Our final report documents the full project, including the CPU OpenMP implementation, CUDA GPU comparison, benchmark methodology, results analysis, and final conclusions.

Download the Final Project Report (PDF)

Final Poster

Our poster summarizes the project motivation, approach, benchmark results, and final takeaways in a compact visual format for the poster session.

View the Final Poster (PDF)

Schedule

We will complete all implementation, experiments, analysis, report writing, and presentation materials before the April 24 presentation.

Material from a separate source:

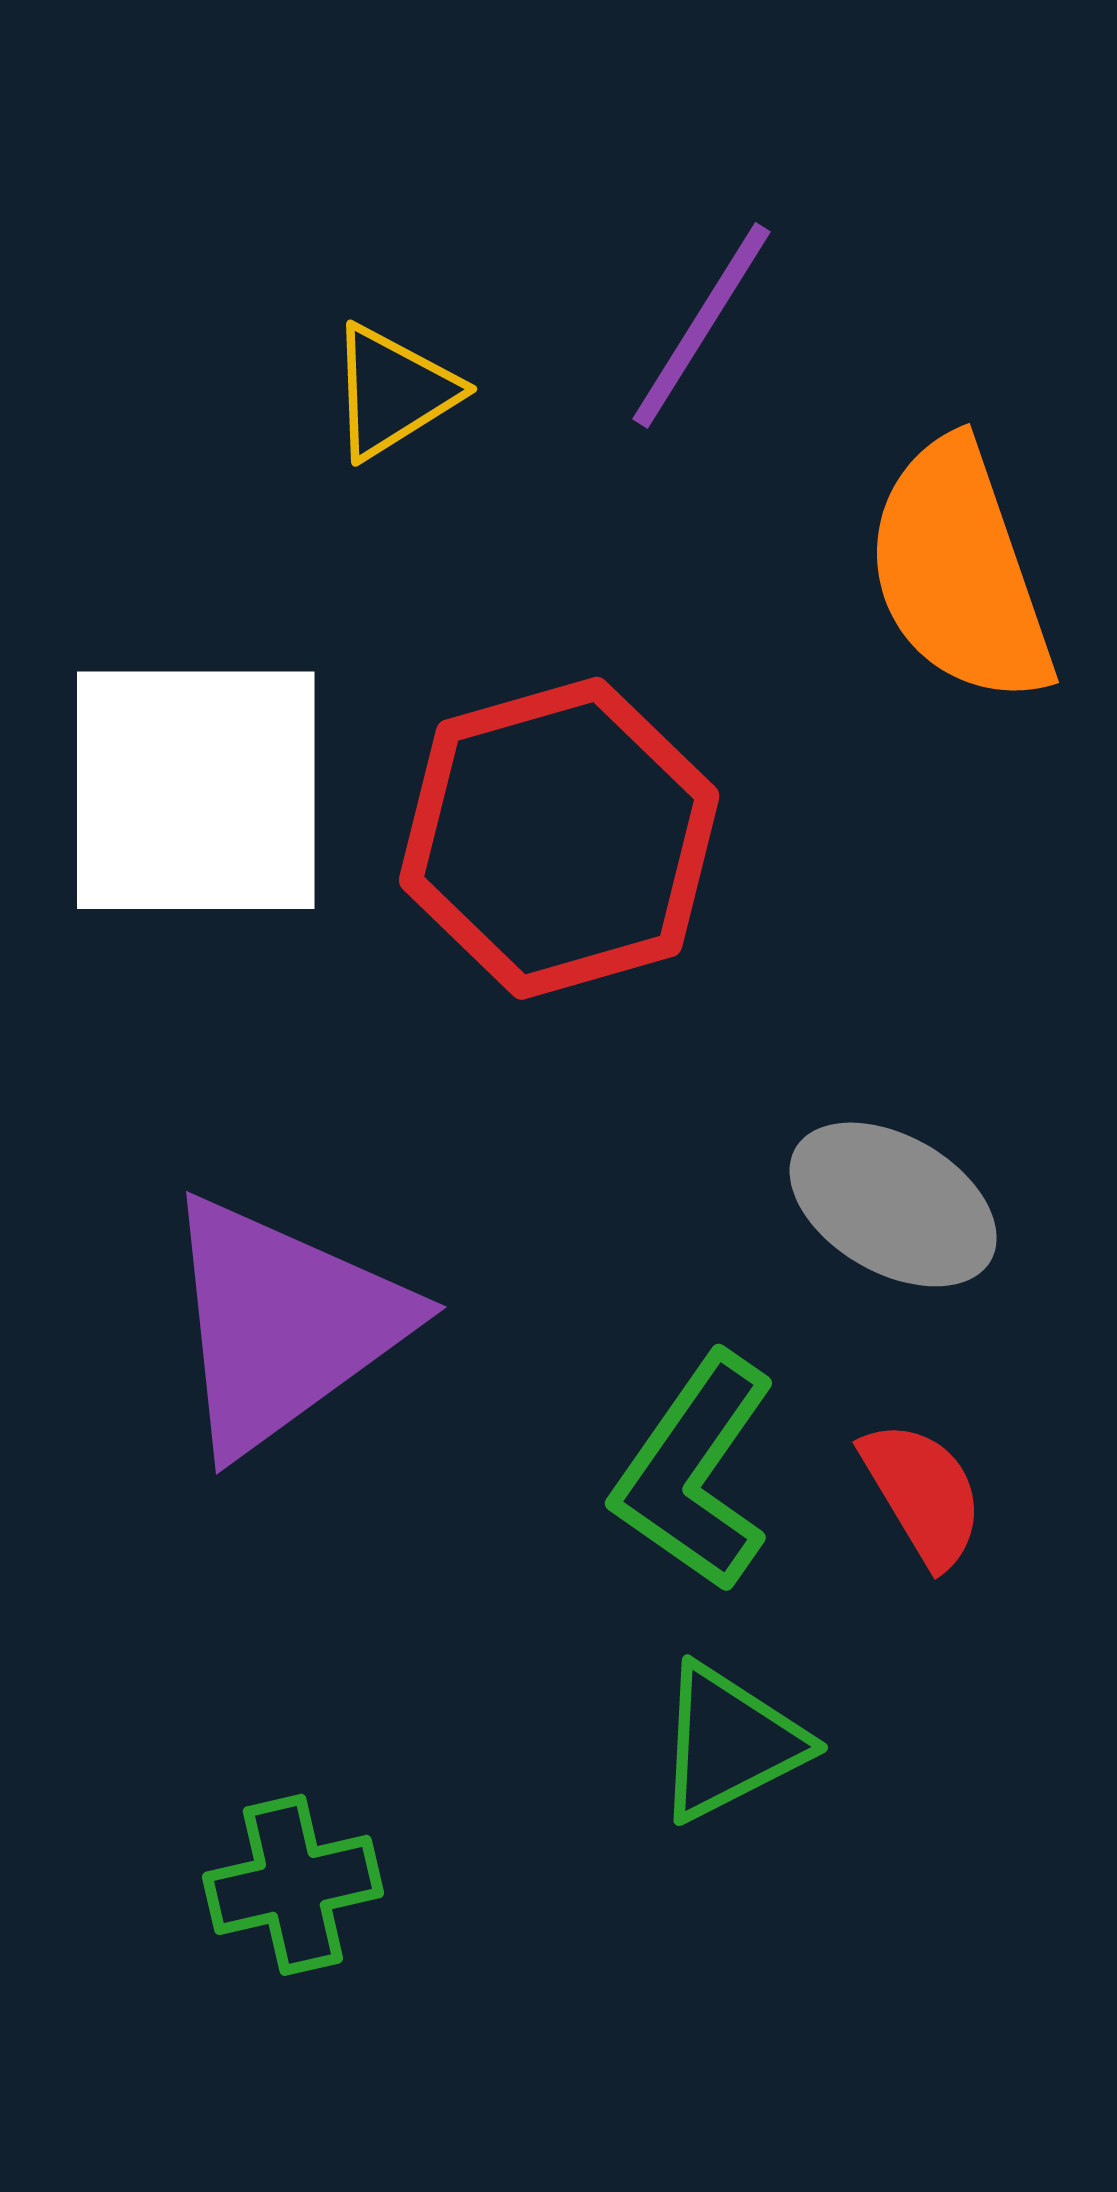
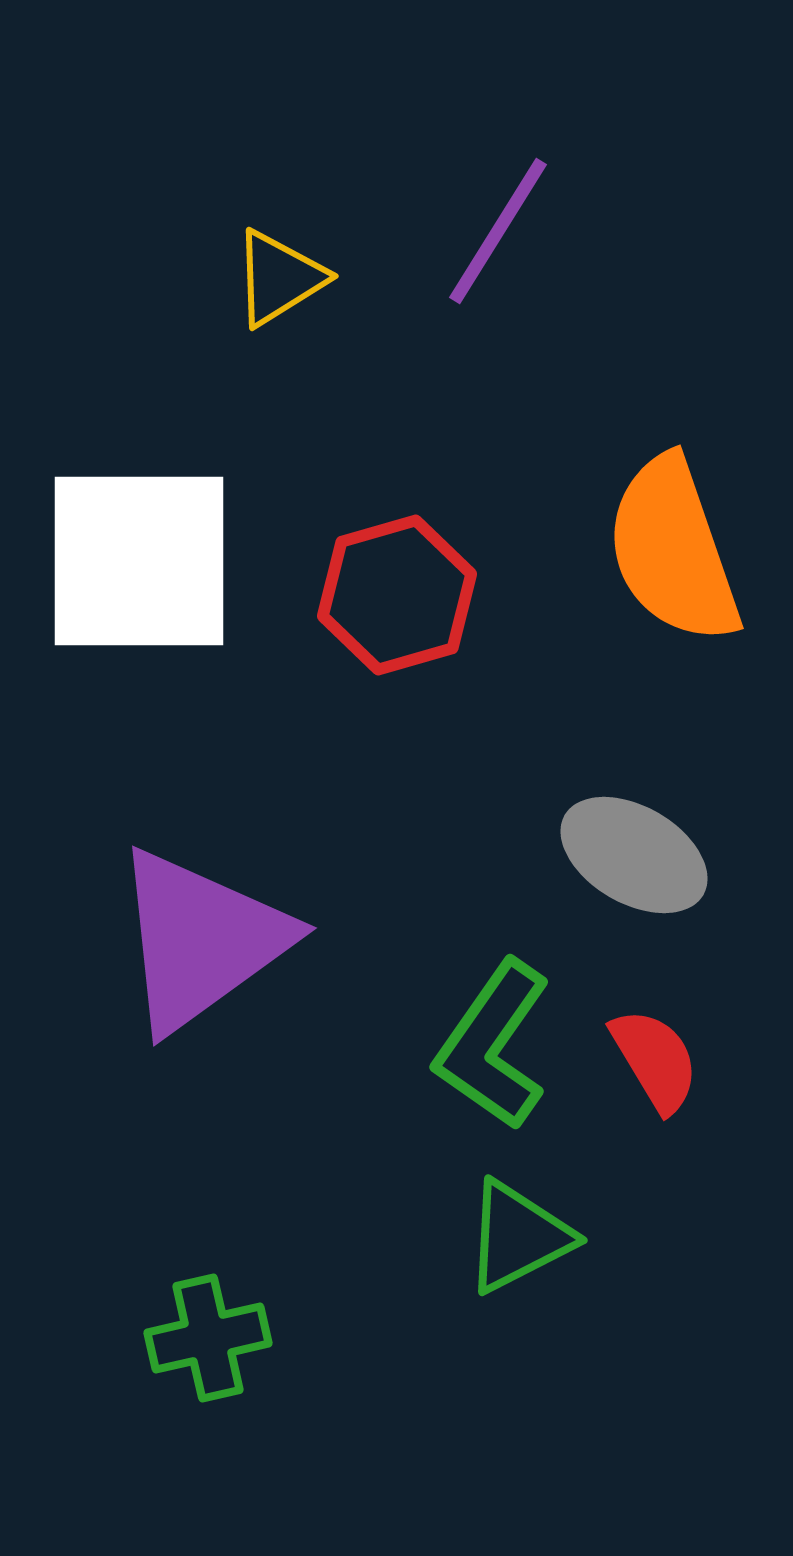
orange semicircle: (959, 572) -> (673, 550), moved
red hexagon: (559, 838) -> (397, 595), size x0.7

Note: schedule for April 14 onward was updated following the milestone report to reflect revised plans and owner assignments.

Week	Planned Tasks
Week 1: March 24 – March 30	Finalize project scope and choose the specific parallel graph coloring approach to implement; set up repository, build system, and testing framework; implement and validate a sequential greedy graph coloring baseline; gather initial graph datasets and build input parsing utilities.
Week 2: March 31 – April 6	Implement the first OpenMP-based parallel graph coloring version; add correctness checks for valid coloring and color count; run initial benchmarks on small and medium graphs; identify early bottlenecks in synchronization, conflict handling, and load balance.
Week 3: April 7 – April 13	Improve conflict detection and conflict resolution logic; add instrumentation for conflict counts, recoloring rounds, runtime breakdowns, and color count; benchmark across different graph families and thread counts; start analyzing how graph structure affects performance.
April 15 – April 16	Implement hybrid speculative + Jones-Plassmann algorithm (Jerry). Optimize existing speculative implementation based on bottleneck analysis (Harry).
April 17 – 18	Run large-scale experiments across all graphs and thread counts, finalize plots (Harry). Begin drafting the final report (Jerry).
April 19 – April 21	Keep working on report (Both). Implement GPU version if time allows (Harry). Optimize GPU version if time allows (Jerry).
April 22	Finalize report (Both). Begin working on poster (Both).
April 23	Finish poster (Both). Finalize website (Harry). Submit report (Jerry).